These fictional reminiscences of a museum guard from the years 1987 to 1992 bring to life a hilarious young Jimmy Hendrix wannabe. After eight years of drifting he presents himself at the entry exam for the profession of “contact agent”, succeeds without having been able to answer the questions, and finds himself offered the job. It turns out contact agent is a euphemism for museum security guard, the principle contact with the public. Draped in his dour new uniform, he’s deployed on his first watch, covering zone 76 bis-- sculptures. His colleagues like him come from all parts, all a little downtrodden, and find themselves museum guards for the income and security. The art, to them, as well as the tourists that they guard it from, are alternatively soporific or annoying variables. Meanwhile boredom becomes fertile ground for corruption as drug dealing and prostitution flourishes amongst the guards. The dark underground passages, vaults and utility rooms of the museum become the meeting-places of these drug and sex addicts.
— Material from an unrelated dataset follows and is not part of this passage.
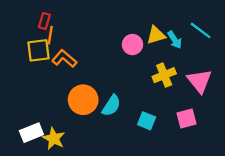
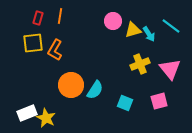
orange line: (50, 35) -> (60, 16), moved
pink circle: (132, 45) -> (113, 21), moved
orange L-shape: (64, 59) -> (55, 50), turned -100

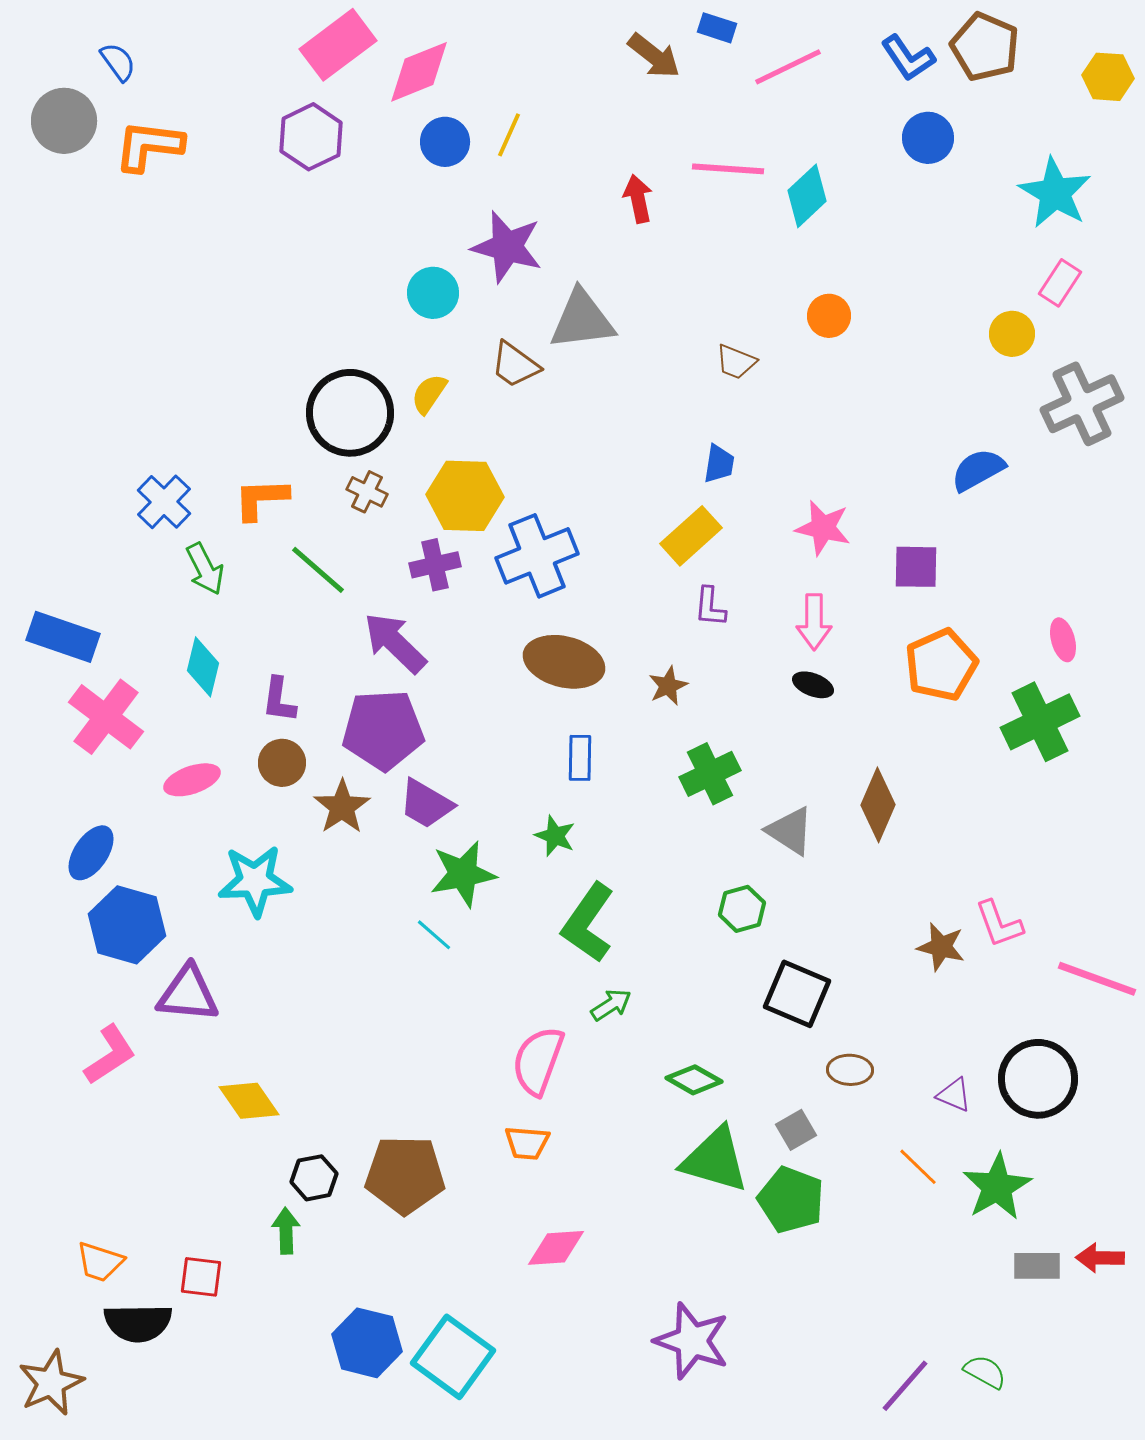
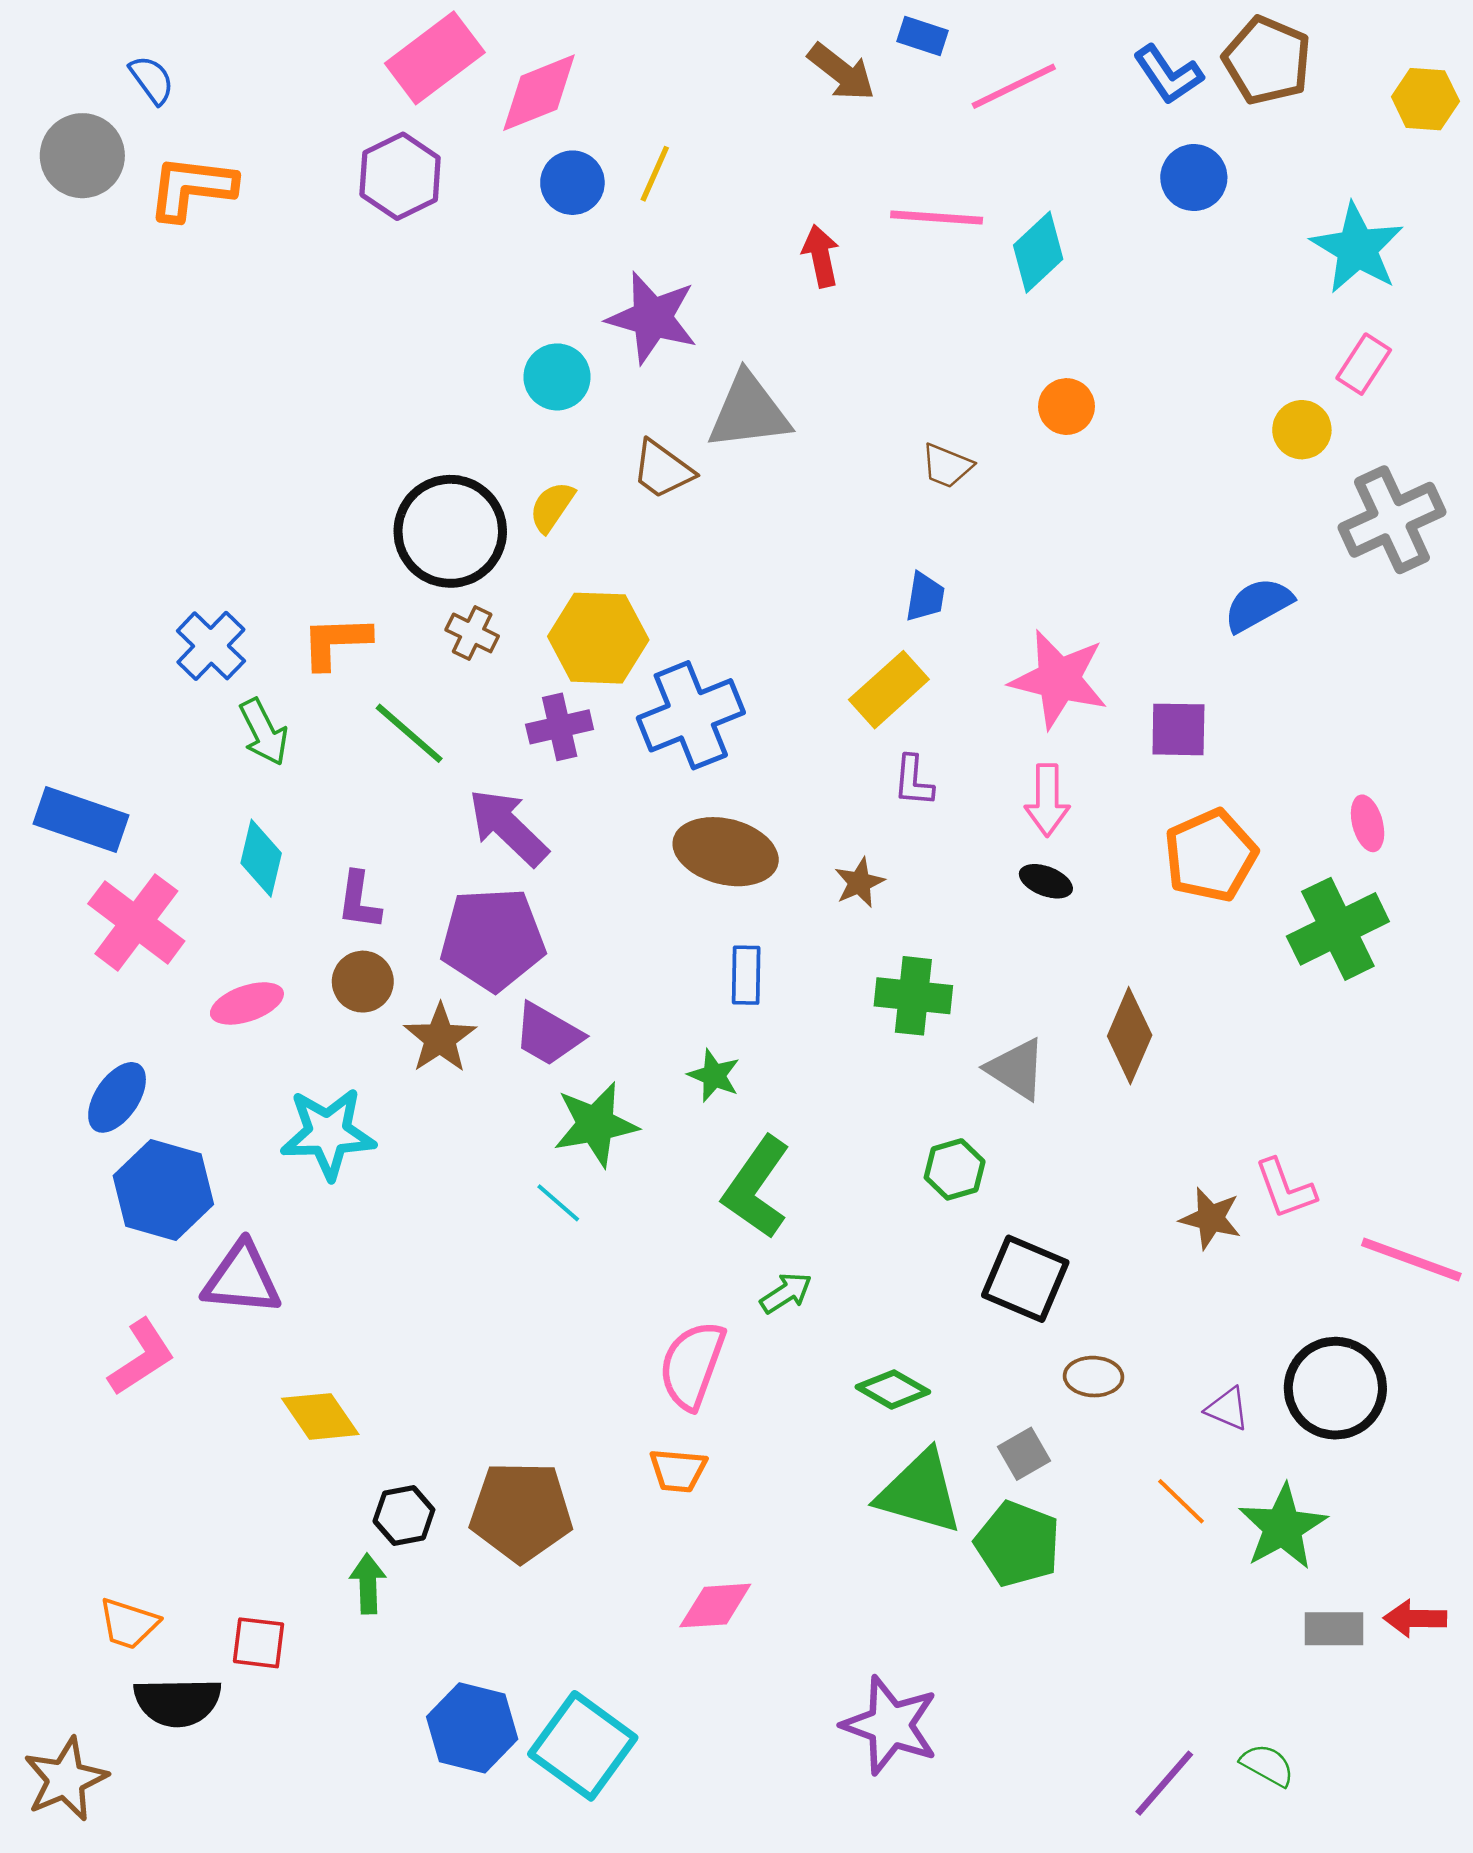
pink star: (823, 528) -> (1059, 679), size x1.4
green cross: (710, 774) -> (913, 996), turned 32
When their dealer is caught, arrested, and put into prison, the fun is over. They can’t use a strike to get what they want this time, so they barricade themselves in the museum and take hostage a couple hundred tourists. The hold up ends in tear gas and in some reduction of sentence for their dealer-friend. Following the incident, many of them leave, but our hero stays on, rather fancied by the museum’s young female director. A few years of his diary show that he stays in the profession he swore he would leave, and that eventually he and his ambitions become more attuned to the life of a museum guard. As he signs off, he gives a big yawn, and wonders why we are more susceptible to the tempatation to sleep through life than to stay awake.
This is part situation comedy and part little philosophical novel set against the backdropof great works of art, and peppered with personal encounters with those silent bystanders in museums who often solicit as much curiosity as the works of art themselves. If you ever wondered what was going through their minds, this is it.